Als Deutschland ihn das erste Mal loswerden will, ist Abdul 20 Jahre alt. Er lebt mit seiner Familie in der Gemeinde Wabern in Nordhessen. Sein Vater war 1994 aus der Türkei geflohen und hatte die Familie später nachgeholt. Sein Onkel war Mitglied der kurdischen Arbeiterpartei PKK. Abduls Vater sagt aus, deshalb mehrmals verhaftet und gefoltert worden zu sein. Auch andere Teile der Familie schaffen es nach Deutschland, sie werden als politisch verfolgt anerkannt. Nur Abdul, seine Geschwister und Eltern landen in Hessen, ihr Asylantrag wird abgelehnt. Die Familie wird aber weiter geduldet.

Elf Jahre lebt sie in dem hessischen Dorf. Weil Abdul besser Deutsch spricht als seine Eltern, kümmert er sich als ältestes von sieben Geschwistern um die Papiere. Mal bekommt die Familie eine Duldung für drei Monate, mal für sechs, mal nur für ein paar Wochen. Abdul spielt im Fußballverein TSV 1900 Wabern, ist Schülersprecher und viele seiner Freunde wissen gar nichts vom Status der Familie. Warum auch? Die Familie gilt im Dorf als „bestens integriert“, so steht es später in Zeitungsartikeln. Abdul hat eine Ausbildungsstelle bei VW in Baunatal sicher.

-----

### Aufgabenstellung
A – Warum kümmert sich Abdul laut Ausgangstext um die Papiere der Familie? Antworte in ein bis drei Sätzen.
B – Bei welchem Unternehmen und an welchem Ort hat Abdul laut Ausgangstext eine Ausbildungsstelle sicher?
C – Gib aus dem Ausgangstext den Abschnitt von „Elf Jahre lebt“ bis „in Baunatal sicher.“ wortgetreu wieder.

### Datensätze
-----

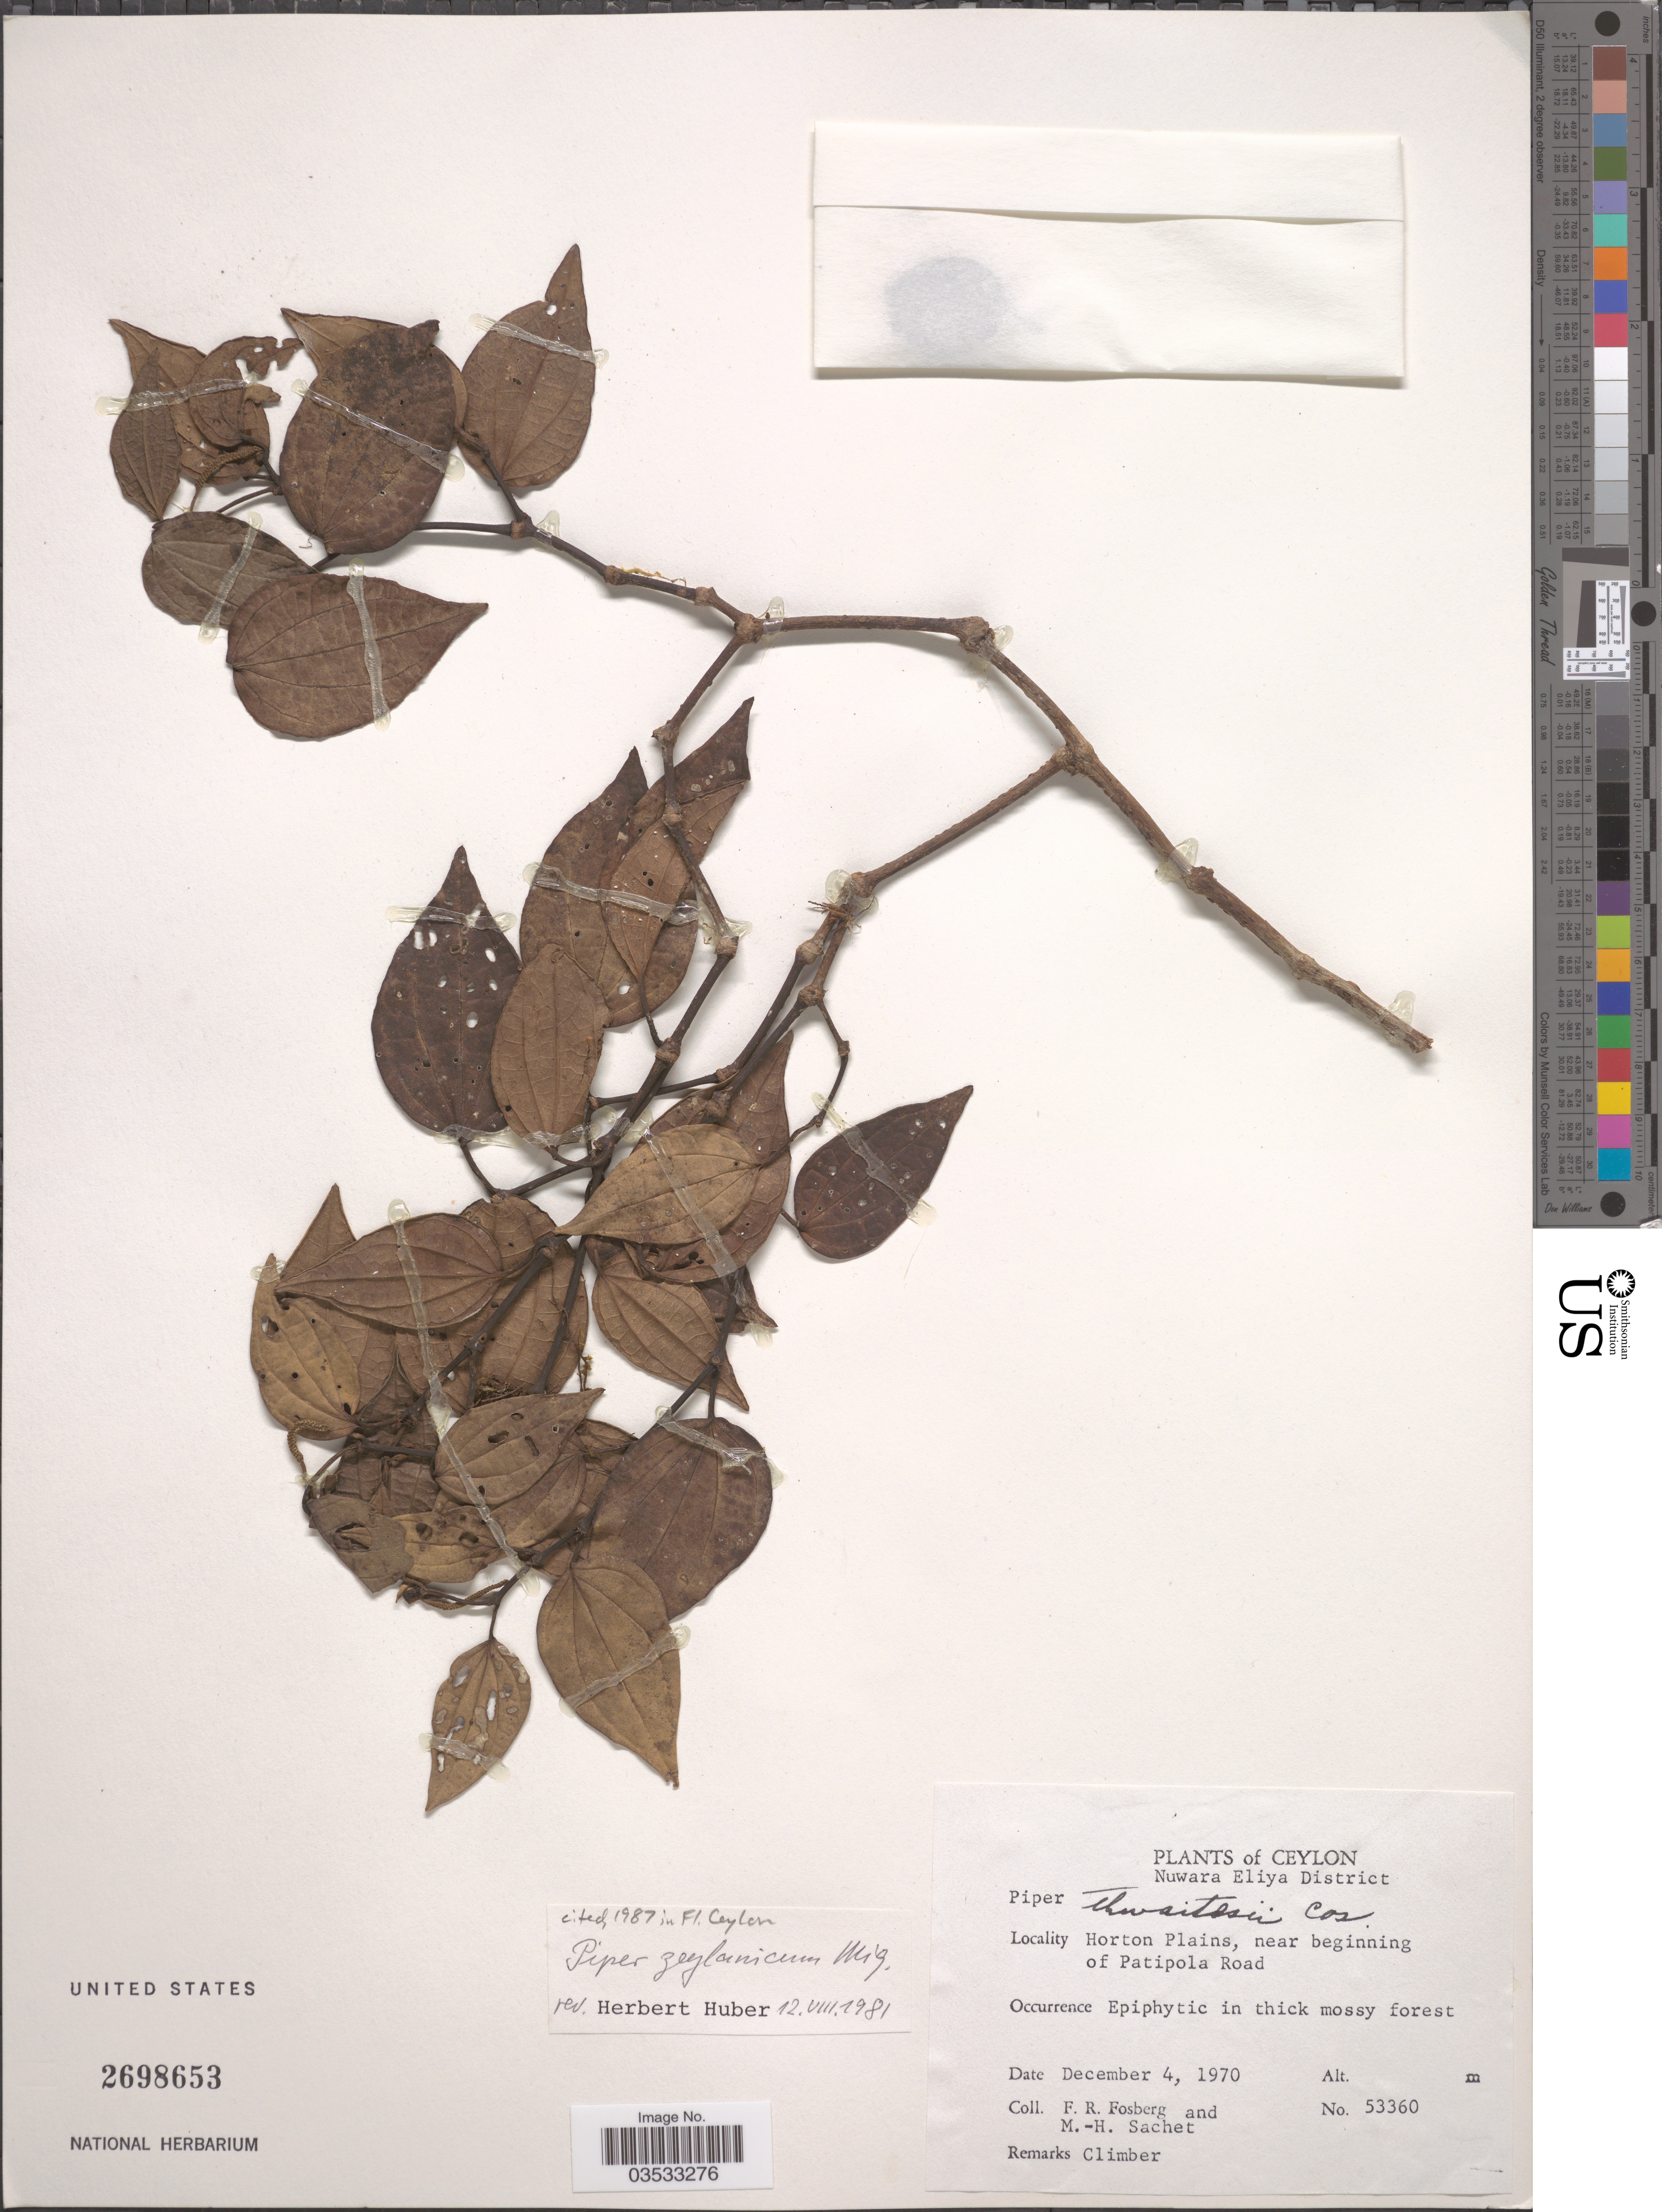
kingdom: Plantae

-----

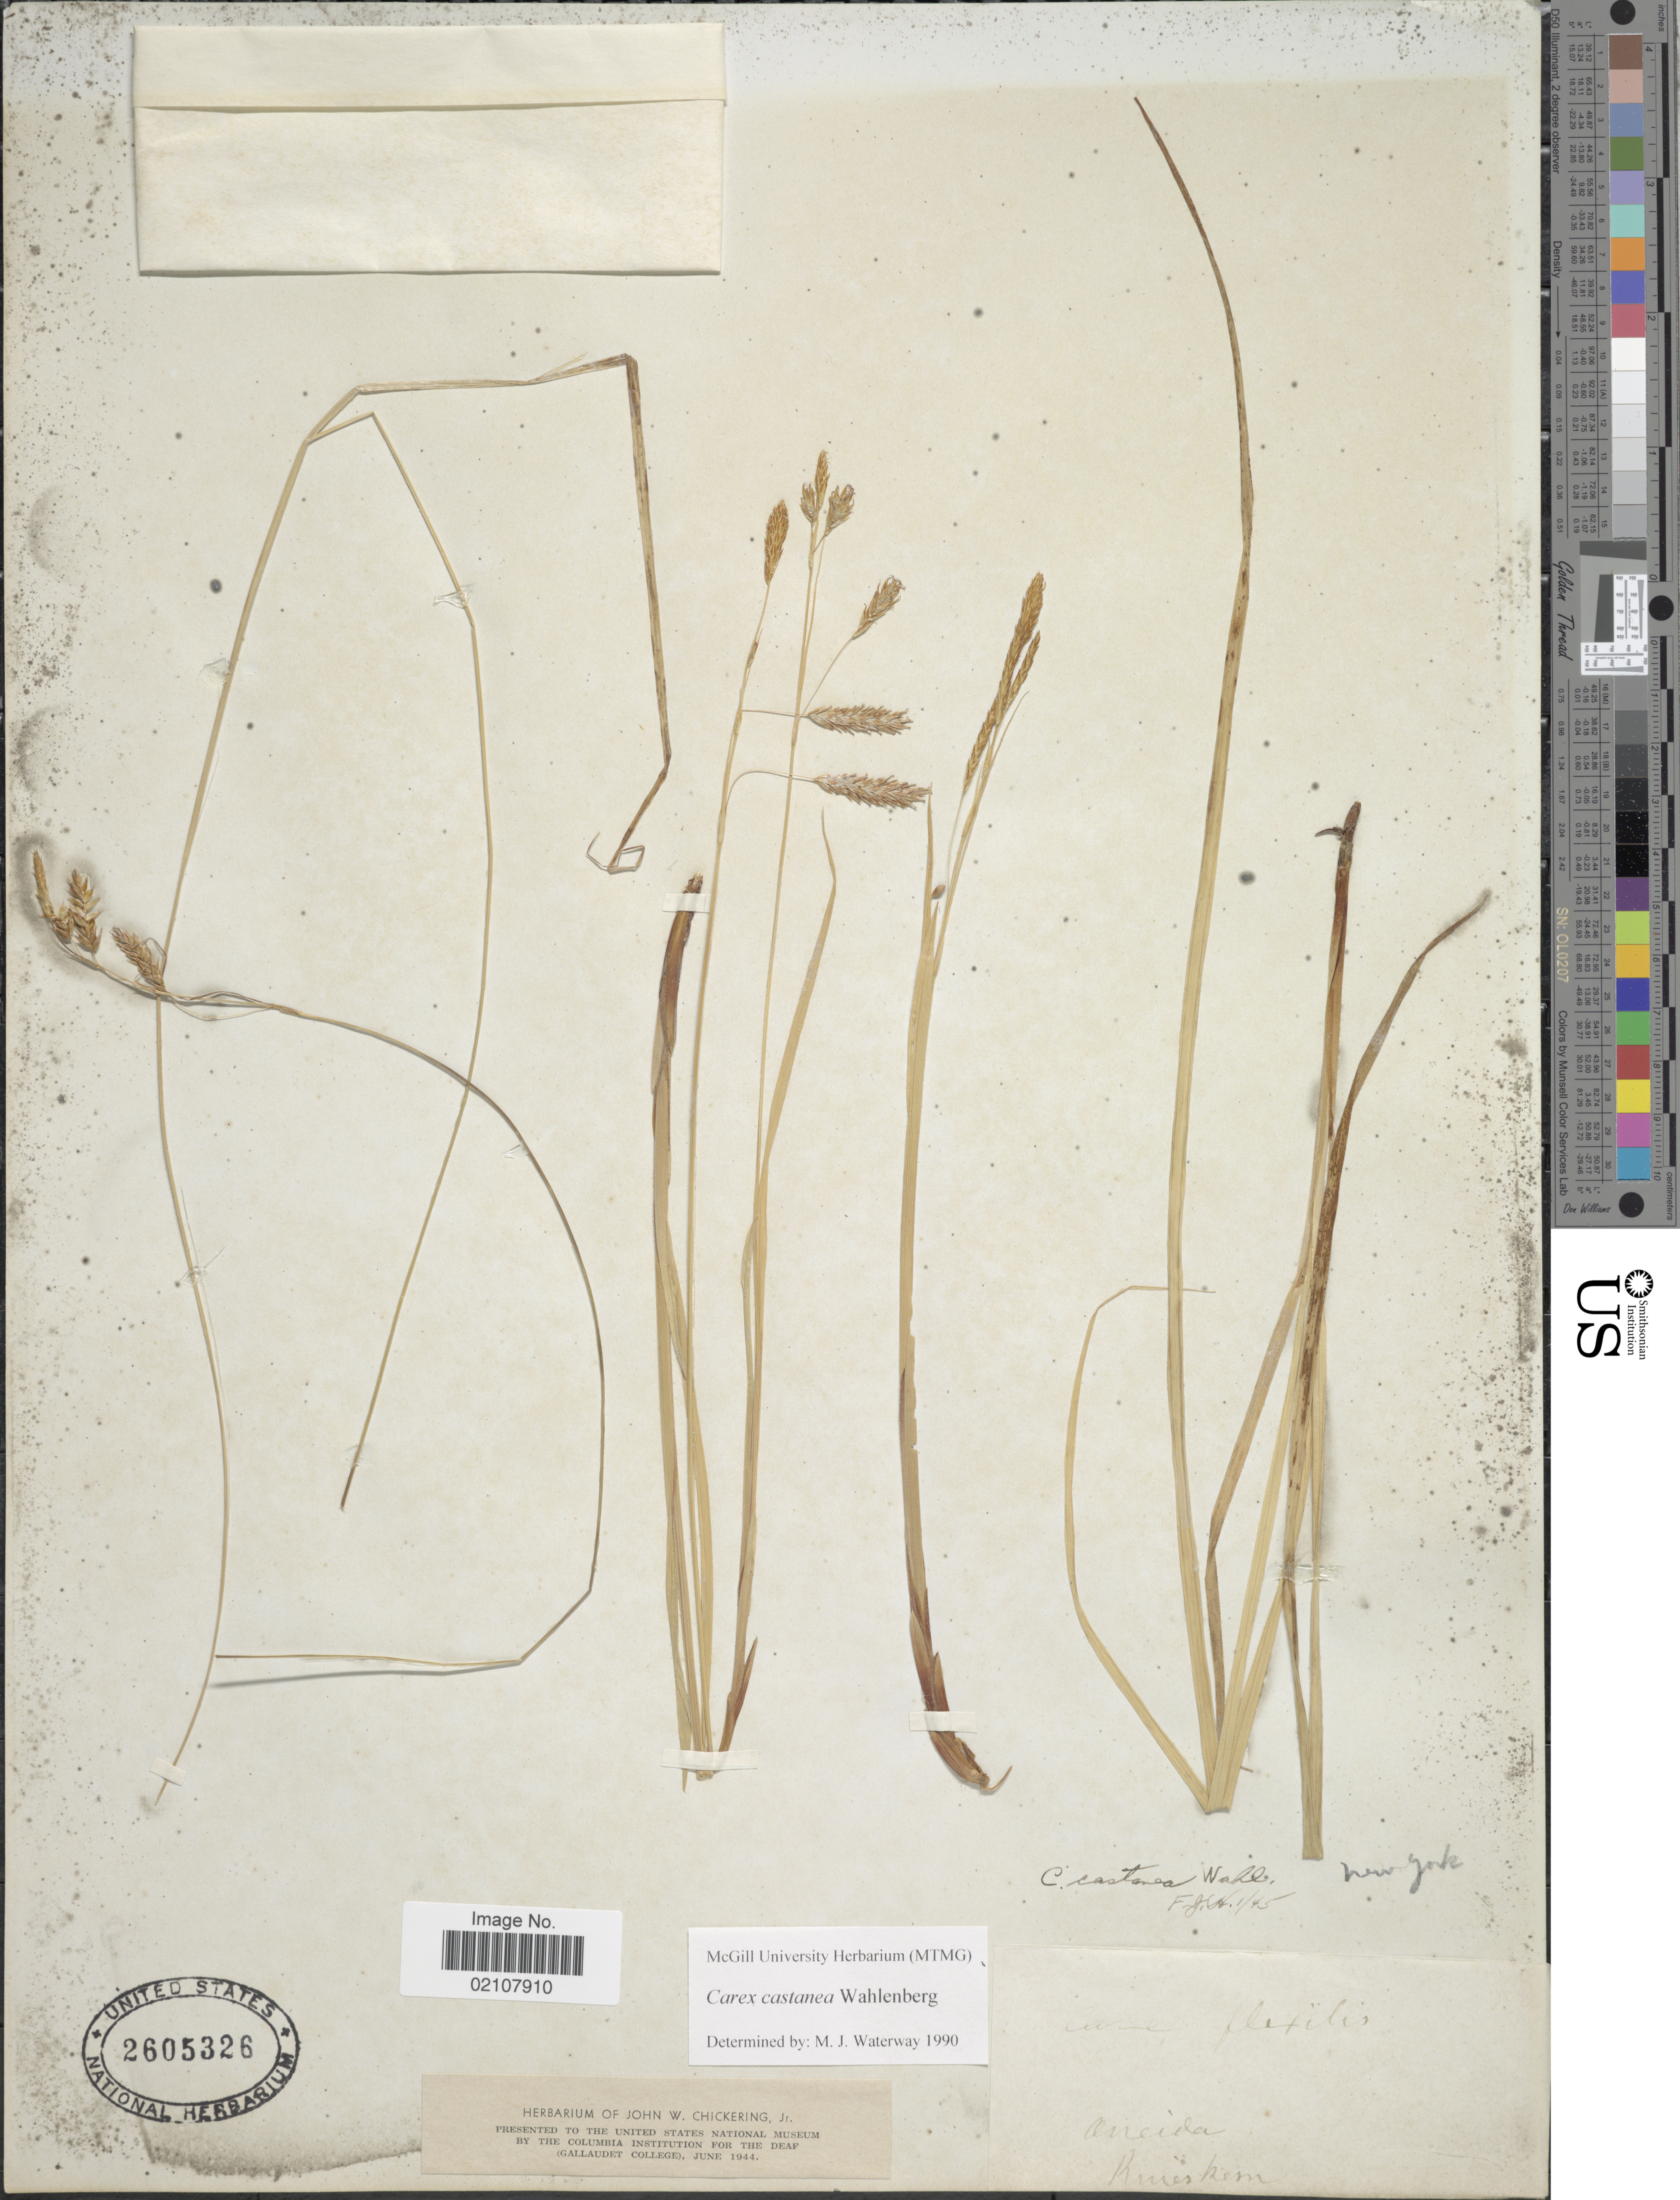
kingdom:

-----

### Lösungen
A – Abdul kümmert sich um die Papiere, weil er besser Deutsch spricht als seine Eltern.

B – Bei VW in Baunatal.

C –
Elf Jahre lebt sie in dem hessischen Dorf. Weil Abdul besser Deutsch spricht als seine Eltern, kümmert er sich als ältestes von sieben Geschwistern um die Papiere. Mal bekommt die Familie eine Duldung für drei Monate, mal für sechs, mal nur für ein paar Wochen. Abdul spielt im Fußballverein TSV 1900 Wabern, ist Schülersprecher und viele seiner Freunde wissen gar nichts vom Status der Familie. Warum auch? Die Familie gilt im Dorf als „bestens integriert“, so steht es später in Zeitungsartikeln. Abdul hat eine Ausbildungsstelle bei VW in Baunatal sicher.